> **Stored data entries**
────────────────
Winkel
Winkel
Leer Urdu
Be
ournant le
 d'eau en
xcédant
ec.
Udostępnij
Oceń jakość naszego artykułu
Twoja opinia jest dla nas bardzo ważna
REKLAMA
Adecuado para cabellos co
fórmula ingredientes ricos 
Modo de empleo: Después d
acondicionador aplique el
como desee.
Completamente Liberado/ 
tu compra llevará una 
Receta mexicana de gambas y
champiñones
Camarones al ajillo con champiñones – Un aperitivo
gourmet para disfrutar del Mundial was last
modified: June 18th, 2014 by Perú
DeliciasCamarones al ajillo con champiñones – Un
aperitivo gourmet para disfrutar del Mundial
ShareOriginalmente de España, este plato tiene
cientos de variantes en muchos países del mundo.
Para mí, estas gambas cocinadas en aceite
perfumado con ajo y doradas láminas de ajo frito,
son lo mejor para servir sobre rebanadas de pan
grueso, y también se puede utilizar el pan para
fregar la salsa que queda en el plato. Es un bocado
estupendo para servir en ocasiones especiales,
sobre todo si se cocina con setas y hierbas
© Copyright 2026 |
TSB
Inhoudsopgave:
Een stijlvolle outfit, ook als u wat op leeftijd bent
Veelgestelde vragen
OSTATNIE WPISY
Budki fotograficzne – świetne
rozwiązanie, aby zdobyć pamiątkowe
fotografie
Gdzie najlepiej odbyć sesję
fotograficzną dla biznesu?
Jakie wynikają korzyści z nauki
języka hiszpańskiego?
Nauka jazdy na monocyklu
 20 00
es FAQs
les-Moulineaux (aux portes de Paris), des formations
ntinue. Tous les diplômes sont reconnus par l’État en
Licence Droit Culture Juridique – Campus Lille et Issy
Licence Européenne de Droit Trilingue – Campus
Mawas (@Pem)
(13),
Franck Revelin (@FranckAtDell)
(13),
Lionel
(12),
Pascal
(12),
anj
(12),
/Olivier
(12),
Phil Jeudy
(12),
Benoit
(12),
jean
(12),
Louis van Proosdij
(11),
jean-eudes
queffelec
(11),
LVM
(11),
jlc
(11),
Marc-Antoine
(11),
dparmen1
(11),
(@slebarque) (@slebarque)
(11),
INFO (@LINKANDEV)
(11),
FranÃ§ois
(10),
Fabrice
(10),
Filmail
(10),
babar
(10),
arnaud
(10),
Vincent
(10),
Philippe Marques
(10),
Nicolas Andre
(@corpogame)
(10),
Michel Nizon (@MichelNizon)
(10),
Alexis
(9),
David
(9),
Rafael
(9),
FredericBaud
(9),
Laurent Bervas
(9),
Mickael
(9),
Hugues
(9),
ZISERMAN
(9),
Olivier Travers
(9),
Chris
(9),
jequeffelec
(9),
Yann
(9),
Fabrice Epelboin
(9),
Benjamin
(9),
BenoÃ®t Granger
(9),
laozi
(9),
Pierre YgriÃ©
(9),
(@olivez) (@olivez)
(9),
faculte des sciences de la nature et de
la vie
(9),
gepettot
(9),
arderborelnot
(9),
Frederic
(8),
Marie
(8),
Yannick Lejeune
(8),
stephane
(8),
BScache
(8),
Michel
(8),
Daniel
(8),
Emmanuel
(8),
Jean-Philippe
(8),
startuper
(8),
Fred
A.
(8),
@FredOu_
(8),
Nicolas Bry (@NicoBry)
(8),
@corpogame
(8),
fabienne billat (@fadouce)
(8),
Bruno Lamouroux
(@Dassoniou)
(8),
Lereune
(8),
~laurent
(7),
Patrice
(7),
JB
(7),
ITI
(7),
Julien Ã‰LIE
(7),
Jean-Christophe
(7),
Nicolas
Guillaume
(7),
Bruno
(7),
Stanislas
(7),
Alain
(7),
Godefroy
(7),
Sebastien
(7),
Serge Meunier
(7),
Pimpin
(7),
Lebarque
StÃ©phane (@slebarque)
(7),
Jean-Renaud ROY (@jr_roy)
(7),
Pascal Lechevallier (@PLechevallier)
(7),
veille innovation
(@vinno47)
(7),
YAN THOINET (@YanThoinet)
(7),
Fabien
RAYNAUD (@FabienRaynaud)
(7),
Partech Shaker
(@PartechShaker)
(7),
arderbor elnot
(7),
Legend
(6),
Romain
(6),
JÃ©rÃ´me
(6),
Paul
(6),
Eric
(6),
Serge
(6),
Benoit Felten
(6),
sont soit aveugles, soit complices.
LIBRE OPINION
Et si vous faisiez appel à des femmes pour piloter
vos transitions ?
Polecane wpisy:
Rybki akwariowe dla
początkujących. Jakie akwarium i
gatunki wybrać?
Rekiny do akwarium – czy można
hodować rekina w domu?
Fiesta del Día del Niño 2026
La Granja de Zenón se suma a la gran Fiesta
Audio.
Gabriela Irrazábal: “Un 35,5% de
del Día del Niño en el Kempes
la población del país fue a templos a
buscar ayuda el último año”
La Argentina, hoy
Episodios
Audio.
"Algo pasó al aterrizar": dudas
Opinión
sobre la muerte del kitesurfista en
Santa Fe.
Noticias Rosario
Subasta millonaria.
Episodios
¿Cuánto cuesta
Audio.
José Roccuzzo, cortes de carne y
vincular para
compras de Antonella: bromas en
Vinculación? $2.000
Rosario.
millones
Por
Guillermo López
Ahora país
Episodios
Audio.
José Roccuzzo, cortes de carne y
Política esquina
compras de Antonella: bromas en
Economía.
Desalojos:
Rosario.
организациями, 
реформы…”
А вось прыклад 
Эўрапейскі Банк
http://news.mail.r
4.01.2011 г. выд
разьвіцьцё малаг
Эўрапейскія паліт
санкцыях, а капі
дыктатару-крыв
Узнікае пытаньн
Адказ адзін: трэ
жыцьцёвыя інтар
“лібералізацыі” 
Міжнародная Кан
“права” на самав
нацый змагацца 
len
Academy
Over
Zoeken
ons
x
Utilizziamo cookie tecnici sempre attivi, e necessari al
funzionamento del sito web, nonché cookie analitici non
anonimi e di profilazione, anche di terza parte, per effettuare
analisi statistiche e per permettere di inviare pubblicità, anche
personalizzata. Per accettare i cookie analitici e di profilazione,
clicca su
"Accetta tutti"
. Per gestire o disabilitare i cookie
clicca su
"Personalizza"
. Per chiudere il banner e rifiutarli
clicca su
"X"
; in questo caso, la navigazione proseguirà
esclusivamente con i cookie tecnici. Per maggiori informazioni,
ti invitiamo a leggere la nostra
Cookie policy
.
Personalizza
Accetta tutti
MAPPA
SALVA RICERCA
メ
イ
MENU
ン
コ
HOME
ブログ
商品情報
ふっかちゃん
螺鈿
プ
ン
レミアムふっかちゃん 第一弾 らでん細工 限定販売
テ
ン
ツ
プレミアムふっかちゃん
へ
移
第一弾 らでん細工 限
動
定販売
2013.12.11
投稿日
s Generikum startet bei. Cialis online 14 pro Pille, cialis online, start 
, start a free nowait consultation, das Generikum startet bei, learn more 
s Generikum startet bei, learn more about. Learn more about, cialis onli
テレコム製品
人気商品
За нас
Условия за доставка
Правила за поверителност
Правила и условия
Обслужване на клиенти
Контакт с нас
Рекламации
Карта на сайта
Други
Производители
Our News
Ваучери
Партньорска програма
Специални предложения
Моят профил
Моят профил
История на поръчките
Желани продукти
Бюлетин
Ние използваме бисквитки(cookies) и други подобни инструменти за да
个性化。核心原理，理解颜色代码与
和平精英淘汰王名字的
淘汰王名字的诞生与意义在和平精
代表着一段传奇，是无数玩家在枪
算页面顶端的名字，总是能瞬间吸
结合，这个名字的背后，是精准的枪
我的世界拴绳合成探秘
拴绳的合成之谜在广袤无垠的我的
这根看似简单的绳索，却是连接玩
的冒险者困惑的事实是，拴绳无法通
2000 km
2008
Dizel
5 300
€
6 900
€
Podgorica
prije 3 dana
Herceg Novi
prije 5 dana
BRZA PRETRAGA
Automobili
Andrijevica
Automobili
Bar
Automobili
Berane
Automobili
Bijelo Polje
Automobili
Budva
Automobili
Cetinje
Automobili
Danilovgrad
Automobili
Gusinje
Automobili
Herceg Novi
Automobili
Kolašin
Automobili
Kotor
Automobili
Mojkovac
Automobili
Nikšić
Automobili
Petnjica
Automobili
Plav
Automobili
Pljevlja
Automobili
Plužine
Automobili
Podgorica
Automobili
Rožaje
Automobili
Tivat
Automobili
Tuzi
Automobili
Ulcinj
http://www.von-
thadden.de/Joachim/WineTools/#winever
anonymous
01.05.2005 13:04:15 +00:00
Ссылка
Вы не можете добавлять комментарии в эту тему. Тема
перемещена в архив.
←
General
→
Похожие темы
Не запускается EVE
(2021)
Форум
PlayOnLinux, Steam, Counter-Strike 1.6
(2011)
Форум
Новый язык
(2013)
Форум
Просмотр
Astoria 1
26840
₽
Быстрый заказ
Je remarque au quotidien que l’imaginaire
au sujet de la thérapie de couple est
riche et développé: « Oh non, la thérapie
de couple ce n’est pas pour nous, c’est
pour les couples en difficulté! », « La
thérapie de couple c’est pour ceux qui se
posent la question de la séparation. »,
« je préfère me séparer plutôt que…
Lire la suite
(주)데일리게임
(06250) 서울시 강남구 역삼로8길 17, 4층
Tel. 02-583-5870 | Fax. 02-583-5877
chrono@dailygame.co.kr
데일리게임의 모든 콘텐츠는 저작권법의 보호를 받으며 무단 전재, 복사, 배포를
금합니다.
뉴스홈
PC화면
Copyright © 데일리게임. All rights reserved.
────────────────
> **Your instructions**
Replace "champiñones" with "setas" in the lines from the start of the list through the line containing "Para mí, estas gambas cocinadas en aceite", and give those lines again with nothing else changed.

> **Finished task**
Winkel
Winkel
Leer Urdu
Be
ournant le
 d'eau en
xcédant
ec.
Udostępnij
Oceń jakość naszego artykułu
Twoja opinia jest dla nas bardzo ważna
REKLAMA
Adecuado para cabellos co
fórmula ingredientes ricos 
Modo de empleo: Después d
acondicionador aplique el
como desee.
Completamente Liberado/ 
tu compra llevará una 
Receta mexicana de gambas y
setas
Camarones al ajillo con setas – Un aperitivo
gourmet para disfrutar del Mundial was last
modified: June 18th, 2014 by Perú
DeliciasCamarones al ajillo con setas – Un
aperitivo gourmet para disfrutar del Mundial
ShareOriginalmente de España, este plato tiene
cientos de variantes en muchos países del mundo.
Para mí, estas gambas cocinadas en aceite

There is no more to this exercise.